Only when a marked-content sequence consists entirely of clipping objects shall the clipping objects be considered part of the sequence. In this case, the sequence is known as a marked clipping sequence. Such sequences may be nested. In Example 2, for instance, multiple lines of text are used to clip a subsequent graphics object (in this case, a filled path). Each line of text shall be bracketed within a separate marked clipping sequence, tagged Pgf. The entire series shall be bracketed in turn by an outer marked clipping sequence, tagged Clip.

NOTE

The marked-content sequence tagged ClippedText is not a marked clipping sequence, since it contains a filled rectangular path that is not a clipping object. The clipping objects belonging to the Clip and Pgf sequences are therefore not considered part of the ClippedText sequence.

### [Recorded information]
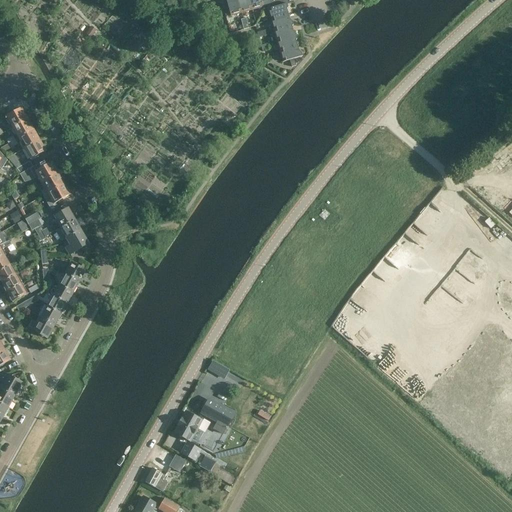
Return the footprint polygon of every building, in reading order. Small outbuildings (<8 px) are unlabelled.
[(225,0),(231,16),(241,13),(237,0),(225,0)] [(237,0),(241,13),(252,10),(248,0),(237,0)] [(248,0),(252,10),(263,7),(261,2),(266,0),(248,0)] [(272,5),(266,6),(270,20),(288,15),(287,10),(288,8),(287,5),(287,4),(283,6),(277,7),(275,0),(271,0),(270,1),(272,5)] [(288,15),(270,20),(273,31),(293,25),(292,22),(290,20),(288,15)] [(293,25),(273,31),(276,41),(296,36),(295,32),(293,31),(292,26),(293,26),(293,25)] [(96,30),(91,26),(86,34),(91,38),(96,30)] [(296,36),(276,41),(279,52),(297,46),(296,41),(297,39),(296,36)] [(297,46),(279,52),(282,62),(290,60),(291,67),(296,66),(294,59),(302,57),(301,53),(299,51),(297,46)] [(6,117),(5,118),(9,125),(7,126),(10,130),(13,128),(27,120),(21,109),(13,114),(13,112),(5,116),(6,117)] [(27,120),(13,128),(19,138),(33,130),(27,120)] [(33,130),(19,138),(25,149),(39,141),(33,130)] [(39,141),(25,149),(32,161),(39,157),(38,155),(45,151),(39,141)] [(30,162),(17,169),(20,174),(33,167),(30,162)] [(33,167),(20,174),(20,175),(25,183),(36,179),(35,178),(38,176),(42,183),(57,174),(51,164),(47,166),(46,165),(41,168),(38,164),(33,167)] [(57,174),(42,183),(45,190),(42,192),(44,196),(63,185),(57,174)] [(48,194),(44,196),(50,206),(55,203),(58,201),(59,202),(66,199),(65,198),(69,195),(63,185),(48,194)] [(12,188),(8,190),(12,198),(16,196),(12,188)] [(16,207),(12,201),(6,204),(10,211),(16,207)] [(55,217),(61,228),(75,220),(68,209),(55,217)] [(18,211),(10,216),(15,224),(18,223),(23,220),(18,211)] [(34,211),(24,217),(28,224),(29,226),(39,220),(36,216),(34,211)] [(39,220),(29,226),(32,231),(35,230),(41,241),(46,239),(39,227),(41,226),(38,220),(39,220)] [(75,220),(61,228),(56,230),(63,241),(66,239),(81,231),(75,220)] [(81,231),(66,239),(70,246),(65,248),(69,256),(77,251),(75,248),(87,242),(81,231)] [(1,245),(0,245),(0,258),(6,255),(3,249),(11,245),(9,241),(1,246),(1,245)] [(6,255),(0,258),(0,270),(11,264),(6,255)] [(11,264),(0,270),(0,278),(2,282),(17,274),(11,264)] [(72,264),(65,275),(79,282),(85,271),(72,264)] [(22,278),(28,275),(25,270),(19,273),(22,278)] [(17,274),(2,282),(7,292),(22,283),(17,274)] [(65,275),(59,286),(73,293),(79,282),(65,275)] [(22,283),(7,292),(13,302),(28,293),(22,283)] [(59,286),(53,297),(67,304),(73,293),(59,286)] [(36,296),(26,302),(29,306),(38,301),(36,296)] [(53,297),(47,308),(61,315),(67,304),(53,297)] [(26,302),(16,307),(19,312),(29,306),(26,302)] [(47,308),(41,319),(54,326),(61,315),(47,308)] [(28,329),(36,333),(47,339),(54,326),(41,319),(40,318),(37,324),(32,322),(28,329)] [(0,352),(0,365),(10,360),(4,350),(0,352)] [(0,389),(1,390),(14,397),(21,386),(10,380),(11,378),(3,373),(0,378),(0,380),(4,382),(0,389)] [(1,390),(0,391),(0,403),(8,408),(14,397),(1,390)] [(202,412),(228,427),(234,415),(209,401),(202,412)] [(0,403),(0,417),(2,419),(8,408),(0,403)] [(179,426),(175,434),(189,441),(192,435),(196,433),(198,430),(197,426),(201,420),(187,413),(183,420),(182,419),(178,426),(179,426)] [(213,429),(223,434),(226,429),(216,423),(213,429)] [(200,451),(187,443),(182,454),(194,461),(200,451)] [(179,473),(186,462),(176,456),(169,467),(179,473)] [(210,472),(215,465),(204,459),(200,466),(210,472)] [(163,493),(168,484),(163,480),(165,476),(152,469),(145,482),(163,493)] [(163,511),(181,511),(183,511),(178,507),(179,506),(163,497),(157,508),(163,511)] [(135,511),(153,511),(157,505),(143,498),(135,511)]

### [Tasks for this exercise]
A) Transcribe the stretch of the passage on marked clipping sequences from "The marked-content sequence" through "the ClippedText sequence.".
B) According to the passage on marked clipping sequences, what tag is given to the outer sequence that brackets the entire series of text lines?

### [Responses per task]
A)
The marked-content sequence tagged ClippedText is not a marked clipping sequence, since it contains a filled rectangular path that is not a clipping object. The clipping objects belonging to the Clip and Pgf sequences are therefore not considered part of the ClippedText sequence.

B) Clip